CTBC adalah salah satu bank milik swasta terbesar di Taiwan. PT SMI menandatangani fasilitas pinjaman pertama dengan CTBC pada Desember 2019. Fasilitas Rupiah dimaksudkan untuk mendukung kegiatan pembiayaan PT SMI.

Danamon adalah bank terdaftar di Indonesia yang mayoritas sahamnya dimiliki oleh MUFG Bank Ltd dan merupakan salah satu bank terbesar di Indonesia. Pada Juni 2020, PT SMI menandatangani fasilitas pinjaman Rupiah dengan Danamon. PT SMI juga memiliki fasilitas USD dari Danamon yang sebelumnya dialihkan dari MUFG.

DBS adalah bank terbesar di Asia Tenggara berdasarkan aset. Berkantor pusat di Singapura, beroperasi di 18 pasar, termasuk Indonesia. PT SMI menandatangani fasilitas revolving credit dalam Rupiah dengan DBS pada awal tahun 2020. Ini adalah fasilitas pertama yang ditandatangani dengan DBS.

HSBC adalah salah satu bank terbesar di dunia, yang berkantor pusat di Hong Kong. PT SMI menandatangani fasilitas pinjaman pertama dengan HSBC pada kuartal terakhir tahun 2019. Fasilitas Rupiah tersebut ditujukan untuk mendukung kegiatan pembiayaan PT SMI.

Mandiri merupakan bank terbesar di Indonesia berdasarkan total aset. PT SMI dan Mandiri menandatangani perjanjian pada tahun 2017, untuk fasilitas pinjaman USD untuk mendukung kegiatan pembiayaan PT SMI.

Maybank, yang berkantor pusat di Malaysia, adalah salah satu bank terbesar di Asia Tenggara. Pengoperasiannya berfokus di Malaysia, Singapura, dan Indonesia. PT SMI dan Maybank Indonesia menandatangani perjanjian fasilitas pinjaman USD pada tahun 2018, yang juga mencakup fasilitas lindung nilai syariah.

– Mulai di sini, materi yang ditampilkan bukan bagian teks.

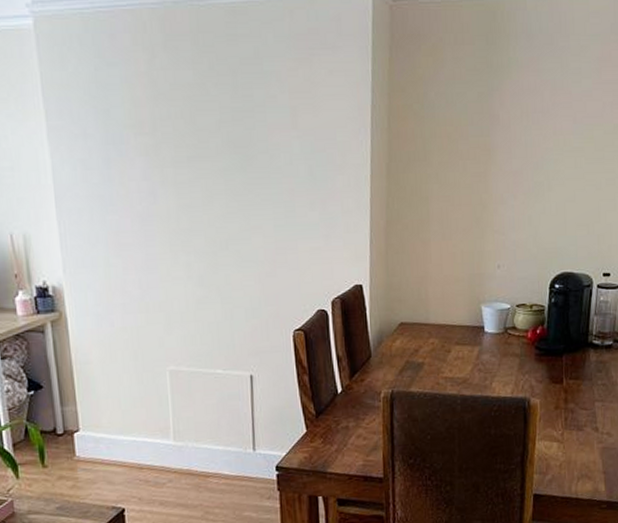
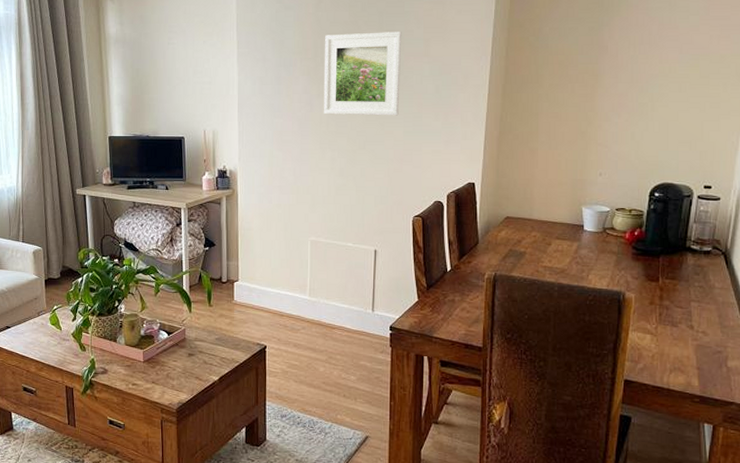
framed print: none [164,97,266,208] -> present [323,32,402,116]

MUFG Bank, Ltd adalah bank terbesar di Jepang dan salah satu bank terbesar di dunia. PT SMI dan MUFG Bank, Ltd menandatangani fasilitas pinjaman USD dan fasilitas pinjaman JPY terstruktur pada tahun 2018 untuk mendukung pembiayaan proyek infrastruktur PT SMI. Fasilitas pinjaman pertama dengan MUFG Bank, Ltd ditandatangani pada tahun 2016.

Permata Bank adalah salah satu bank swasta terbesar di Indonesia. Kerjasama pertama ditandatangani PT SMI dan Permata Bank pada Juni 2020. Fasilitas pinjaman Rupiah yang diberikan ditujukan untuk mendukung kegiatan pembiayaan PT SMI.

United Overseas Bank adalah salah satu bank terbesar di Asia Tenggara, dengan lebih dari 500 kantor di 19 negara. PT SMI dan UOB Indonesia menandatangani fasilitas pinjaman USD pada tahun 2017 dan 2018 dan fasilitas revolving credit Rupiah pada tahun 2018.

Bank Dunia merupakan lembaga keuangan internasional yang berkantor pusat di Washington D.C. PT SMI memperoleh pinjaman two-step dari Bank Dunia melalui Pemerintah Republik Indonesia, yang kemudian disalurkan ke anak perusahaan PT SMI, Indonesia Infrastructure Finance (IIF).